Mais jovem do que o chef Olivier, mas não menos determinada, Tatiana Levha desmistificou ainda a ideia de que, hoje, qualquer pessoa pode abrir um restaurante com toda a facilidade. Quatro meses após ter aberto o seu próprio espaço, o Le Servan, em Paris, e depois de ter trabalhado com nomes como os chefs Pascal Barbot e Alain Passard, Tatiana falou sobre o que apelida de “dor gratificante” que isso acarreta. A jovem chef falou sobre o “medo de receber uma enorme atenção dos media desde o início” — apesar de ser bom, tudo está a começar e os pratos estão a evoluir —, tocou também na mudança do staff e na necessidade de aprender a reagir a mudanças repentinas na ementa. Tatiana terminou a sua palestra com um “é assustador saber que vamos ficar com medo nos próximos dez anos”. Redzepi retorquiu: “Aprendemos a viver com isso.”

Bem o pode dizer Albert Adrià. A apresentação do chef catalão foi inteiramente dedicada a demonstrar a importância do medo como engenho criativo. “Pretendo ensinar-vos a ter medo. Nunca somos velhos para o ter”, disse, explicando que quando, ultrapassamos os sustos, alcançamos os sonhos. Para ilustrar o seu ponto de vista, Albert percorreu a sua carreira pós elBulli, considerado pela revista inglesa Restaurant como o melhor restaurante do mundo em 2002 e de 2006 a 2009, e os medos que tem tido com cada novo projecto pessoal. Quando abriu o 41º, o primeiro de vários espaços em Barcelona, tinha receio de não se conseguir separar do nome do seu irmão, Ferran Adrià, e copiar o conceito do elBulli. Seguiram-se o Tickets (restaurante a que o chef José Avillez foi buscar inspiração para o seu Mini Bar, em Lisboa), o Pakta e o Bodega 1900, e aqui o problema era os clientes não perceberem o conceito.

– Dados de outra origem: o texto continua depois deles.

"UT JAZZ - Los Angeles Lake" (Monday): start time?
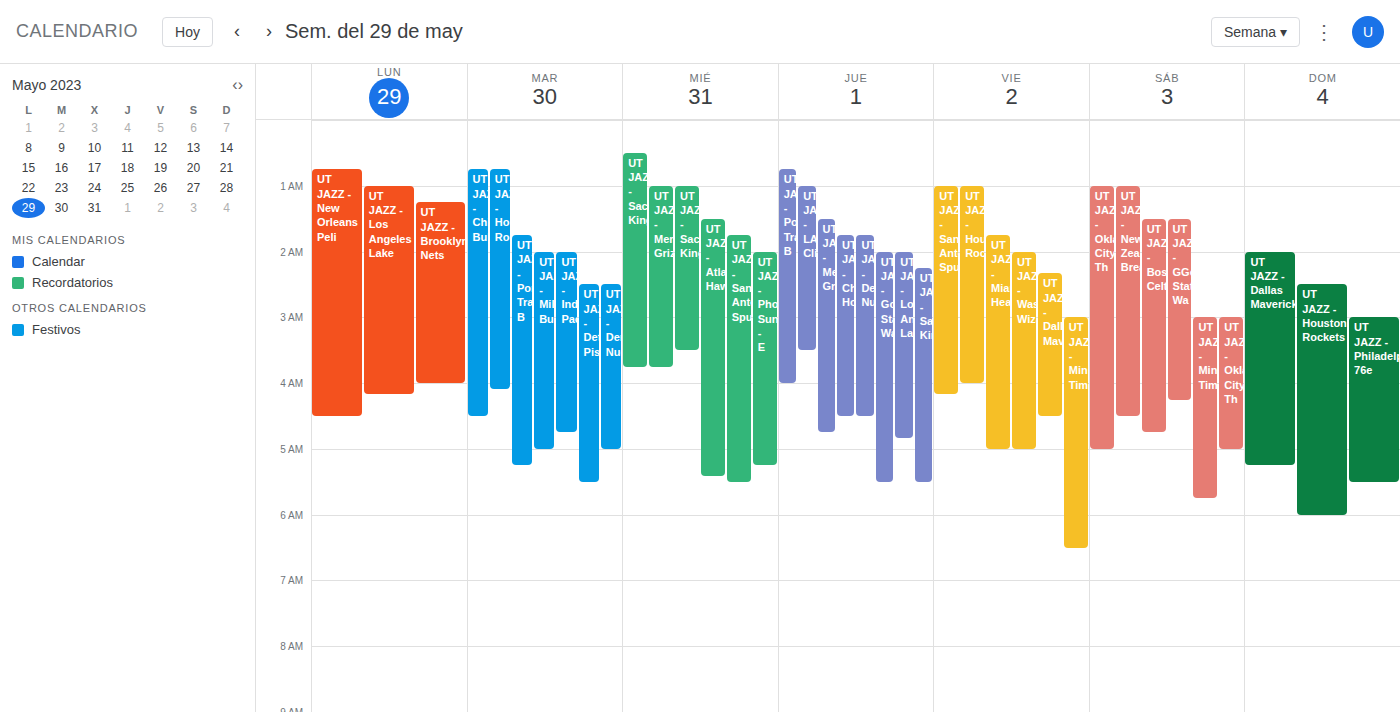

Nos novos dois espaços, o Nino Viejo e o Hoja Santa, a abrir já em Setembro, a apreensão é que os mexicanos não gostem ou pensem que não é cozinha autêntica. Contudo, por agora, Albert aprendeu a lidar com os seus medos. “O receio, controlado positivamente, é o meu engenho criativo. Torna-me humilde, ponderado, respeitoso, honesto e ousado”, concluiu, sob um forte aplauso da plateia. Lições de chefs que são ensinamentos de vida.